WORK ORDER
Reproduce, please, only the lines from the first line below to the line containing "(lung) was stained", inclusive.

(Collected data)
=== Begin Enclosure ===

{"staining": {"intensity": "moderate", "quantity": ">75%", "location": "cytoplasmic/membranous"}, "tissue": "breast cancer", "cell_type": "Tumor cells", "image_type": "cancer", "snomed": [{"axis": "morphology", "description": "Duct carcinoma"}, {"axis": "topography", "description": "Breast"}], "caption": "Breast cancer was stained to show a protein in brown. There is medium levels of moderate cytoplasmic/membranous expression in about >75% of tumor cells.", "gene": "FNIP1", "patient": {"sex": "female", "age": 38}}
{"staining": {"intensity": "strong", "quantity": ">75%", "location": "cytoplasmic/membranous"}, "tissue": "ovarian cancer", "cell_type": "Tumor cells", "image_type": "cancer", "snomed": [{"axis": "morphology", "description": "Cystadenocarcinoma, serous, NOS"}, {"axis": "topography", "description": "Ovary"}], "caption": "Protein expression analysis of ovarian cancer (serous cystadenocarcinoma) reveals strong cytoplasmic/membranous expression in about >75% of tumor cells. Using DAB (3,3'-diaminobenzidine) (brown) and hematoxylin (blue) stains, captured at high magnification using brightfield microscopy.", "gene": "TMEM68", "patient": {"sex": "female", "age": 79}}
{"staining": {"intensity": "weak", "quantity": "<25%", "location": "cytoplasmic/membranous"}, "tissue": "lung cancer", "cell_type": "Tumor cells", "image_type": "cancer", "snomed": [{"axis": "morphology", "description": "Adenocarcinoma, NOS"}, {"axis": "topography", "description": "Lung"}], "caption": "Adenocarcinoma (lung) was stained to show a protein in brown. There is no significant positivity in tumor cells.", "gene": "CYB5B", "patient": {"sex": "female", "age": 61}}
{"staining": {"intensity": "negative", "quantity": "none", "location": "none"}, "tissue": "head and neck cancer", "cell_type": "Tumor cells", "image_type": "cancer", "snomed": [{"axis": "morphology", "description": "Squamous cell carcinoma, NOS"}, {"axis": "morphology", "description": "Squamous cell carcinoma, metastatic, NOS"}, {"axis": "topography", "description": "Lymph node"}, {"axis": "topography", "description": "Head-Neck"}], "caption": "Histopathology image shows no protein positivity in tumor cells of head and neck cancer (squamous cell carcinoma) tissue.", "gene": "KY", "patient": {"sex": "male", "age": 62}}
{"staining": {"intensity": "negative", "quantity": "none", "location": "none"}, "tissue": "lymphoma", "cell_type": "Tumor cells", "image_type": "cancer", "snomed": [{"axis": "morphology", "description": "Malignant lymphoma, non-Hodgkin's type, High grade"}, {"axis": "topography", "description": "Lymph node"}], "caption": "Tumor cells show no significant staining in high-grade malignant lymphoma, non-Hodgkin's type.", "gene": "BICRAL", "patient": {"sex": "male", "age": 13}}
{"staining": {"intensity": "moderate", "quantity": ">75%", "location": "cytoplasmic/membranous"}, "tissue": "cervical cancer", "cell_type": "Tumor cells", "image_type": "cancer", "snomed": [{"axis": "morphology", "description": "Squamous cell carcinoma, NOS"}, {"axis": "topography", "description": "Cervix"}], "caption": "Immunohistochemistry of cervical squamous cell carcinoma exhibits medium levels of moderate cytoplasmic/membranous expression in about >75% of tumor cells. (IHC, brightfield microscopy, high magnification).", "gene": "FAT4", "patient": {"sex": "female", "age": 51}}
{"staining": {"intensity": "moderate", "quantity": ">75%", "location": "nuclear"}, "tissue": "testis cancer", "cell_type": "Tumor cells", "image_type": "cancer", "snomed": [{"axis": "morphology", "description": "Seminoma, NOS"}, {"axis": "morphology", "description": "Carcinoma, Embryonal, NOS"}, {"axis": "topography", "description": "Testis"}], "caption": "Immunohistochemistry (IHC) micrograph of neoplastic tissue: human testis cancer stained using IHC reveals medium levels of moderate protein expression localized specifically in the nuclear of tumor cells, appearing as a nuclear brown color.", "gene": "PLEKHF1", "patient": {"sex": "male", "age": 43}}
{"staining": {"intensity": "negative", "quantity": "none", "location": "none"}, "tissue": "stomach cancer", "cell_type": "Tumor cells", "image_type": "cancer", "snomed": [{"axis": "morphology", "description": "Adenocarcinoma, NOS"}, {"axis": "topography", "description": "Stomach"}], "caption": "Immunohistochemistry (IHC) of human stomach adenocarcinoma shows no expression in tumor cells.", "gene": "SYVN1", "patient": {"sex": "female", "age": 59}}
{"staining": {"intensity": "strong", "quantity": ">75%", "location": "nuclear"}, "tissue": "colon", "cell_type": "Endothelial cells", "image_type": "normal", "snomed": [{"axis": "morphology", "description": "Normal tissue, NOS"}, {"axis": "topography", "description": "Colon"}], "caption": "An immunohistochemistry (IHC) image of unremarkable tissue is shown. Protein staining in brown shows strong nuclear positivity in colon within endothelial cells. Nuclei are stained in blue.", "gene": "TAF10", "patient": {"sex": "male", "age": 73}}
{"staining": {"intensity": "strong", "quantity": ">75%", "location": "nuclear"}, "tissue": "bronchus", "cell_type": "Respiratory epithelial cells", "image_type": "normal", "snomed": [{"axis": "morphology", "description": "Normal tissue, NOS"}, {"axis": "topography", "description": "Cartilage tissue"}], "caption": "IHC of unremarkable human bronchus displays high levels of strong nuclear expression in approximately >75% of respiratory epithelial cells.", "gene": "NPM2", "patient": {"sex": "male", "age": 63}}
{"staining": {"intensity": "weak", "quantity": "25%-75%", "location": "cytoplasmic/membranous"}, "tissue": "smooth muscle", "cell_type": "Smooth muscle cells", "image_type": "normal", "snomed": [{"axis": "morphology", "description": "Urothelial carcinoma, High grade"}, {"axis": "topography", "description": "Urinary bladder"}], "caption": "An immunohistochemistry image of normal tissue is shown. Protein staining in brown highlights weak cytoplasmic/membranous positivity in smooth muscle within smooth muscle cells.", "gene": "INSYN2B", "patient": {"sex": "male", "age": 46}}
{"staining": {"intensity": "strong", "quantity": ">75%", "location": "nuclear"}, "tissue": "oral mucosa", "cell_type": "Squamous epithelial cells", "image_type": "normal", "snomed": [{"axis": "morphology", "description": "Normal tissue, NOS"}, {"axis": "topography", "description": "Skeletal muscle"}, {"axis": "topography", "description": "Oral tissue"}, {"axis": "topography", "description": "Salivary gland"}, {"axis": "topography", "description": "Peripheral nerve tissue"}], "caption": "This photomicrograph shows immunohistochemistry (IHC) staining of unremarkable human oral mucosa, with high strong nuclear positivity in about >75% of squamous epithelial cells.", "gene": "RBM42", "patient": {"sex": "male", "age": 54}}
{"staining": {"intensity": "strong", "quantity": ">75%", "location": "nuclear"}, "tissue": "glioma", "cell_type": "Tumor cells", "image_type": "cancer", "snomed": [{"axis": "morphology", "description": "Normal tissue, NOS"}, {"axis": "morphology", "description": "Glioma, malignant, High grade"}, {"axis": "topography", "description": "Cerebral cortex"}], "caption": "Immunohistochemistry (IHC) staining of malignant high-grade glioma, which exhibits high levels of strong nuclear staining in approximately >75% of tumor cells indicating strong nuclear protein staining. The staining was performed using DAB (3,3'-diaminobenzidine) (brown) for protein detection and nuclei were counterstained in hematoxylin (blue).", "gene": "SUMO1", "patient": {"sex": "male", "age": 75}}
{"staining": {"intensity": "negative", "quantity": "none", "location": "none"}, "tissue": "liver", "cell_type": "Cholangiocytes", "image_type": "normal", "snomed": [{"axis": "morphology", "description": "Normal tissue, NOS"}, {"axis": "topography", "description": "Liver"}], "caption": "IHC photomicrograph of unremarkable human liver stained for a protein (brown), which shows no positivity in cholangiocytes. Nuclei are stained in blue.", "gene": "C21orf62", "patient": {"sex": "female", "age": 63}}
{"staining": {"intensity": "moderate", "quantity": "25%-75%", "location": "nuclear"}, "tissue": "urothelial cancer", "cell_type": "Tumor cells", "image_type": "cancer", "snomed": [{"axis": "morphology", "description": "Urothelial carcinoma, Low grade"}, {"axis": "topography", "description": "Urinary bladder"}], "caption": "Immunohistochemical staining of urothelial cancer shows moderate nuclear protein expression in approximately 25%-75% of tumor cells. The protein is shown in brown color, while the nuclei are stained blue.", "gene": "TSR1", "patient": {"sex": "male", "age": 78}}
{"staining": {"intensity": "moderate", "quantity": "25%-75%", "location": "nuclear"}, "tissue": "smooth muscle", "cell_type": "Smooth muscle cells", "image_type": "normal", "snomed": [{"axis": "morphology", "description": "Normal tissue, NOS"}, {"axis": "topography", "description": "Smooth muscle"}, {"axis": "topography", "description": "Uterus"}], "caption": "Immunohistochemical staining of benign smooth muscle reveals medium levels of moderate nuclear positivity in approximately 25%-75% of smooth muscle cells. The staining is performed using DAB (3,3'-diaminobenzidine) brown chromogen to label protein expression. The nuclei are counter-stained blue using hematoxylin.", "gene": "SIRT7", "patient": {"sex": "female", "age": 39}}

=== End Enclosure ===

WRITTEN RESPONSE
{"staining": {"intensity": "moderate", "quantity": ">75%", "location": "cytoplasmic/membranous"}, "tissue": "breast cancer", "cell_type": "Tumor cells", "image_type": "cancer", "snomed": [{"axis": "morphology", "description": "Duct carcinoma"}, {"axis": "topography", "description": "Breast"}], "caption": "Breast cancer was stained to show a protein in brown. There is medium levels of moderate cytoplasmic/membranous expression in about >75% of tumor cells.", "gene": "FNIP1", "patient": {"sex": "female", "age": 38}}
{"staining": {"intensity": "strong", "quantity": ">75%", "location": "cytoplasmic/membranous"}, "tissue": "ovarian cancer", "cell_type": "Tumor cells", "image_type": "cancer", "snomed": [{"axis": "morphology", "description": "Cystadenocarcinoma, serous, NOS"}, {"axis": "topography", "description": "Ovary"}], "caption": "Protein expression analysis of ovarian cancer (serous cystadenocarcinoma) reveals strong cytoplasmic/membranous expression in about >75% of tumor cells. Using DAB (3,3'-diaminobenzidine) (brown) and hematoxylin (blue) stains, captured at high magnification using brightfield microscopy.", "gene": "TMEM68", "patient": {"sex": "female", "age": 79}}
{"staining": {"intensity": "weak", "quantity": "<25%", "location": "cytoplasmic/membranous"}, "tissue": "lung cancer", "cell_type": "Tumor cells", "image_type": "cancer", "snomed": [{"axis": "morphology", "description": "Adenocarcinoma, NOS"}, {"axis": "topography", "description": "Lung"}], "caption": "Adenocarcinoma (lung) was stained to show a protein in brown. There is no significant positivity in tumor cells.", "gene": "CYB5B", "patient": {"sex": "female", "age": 61}}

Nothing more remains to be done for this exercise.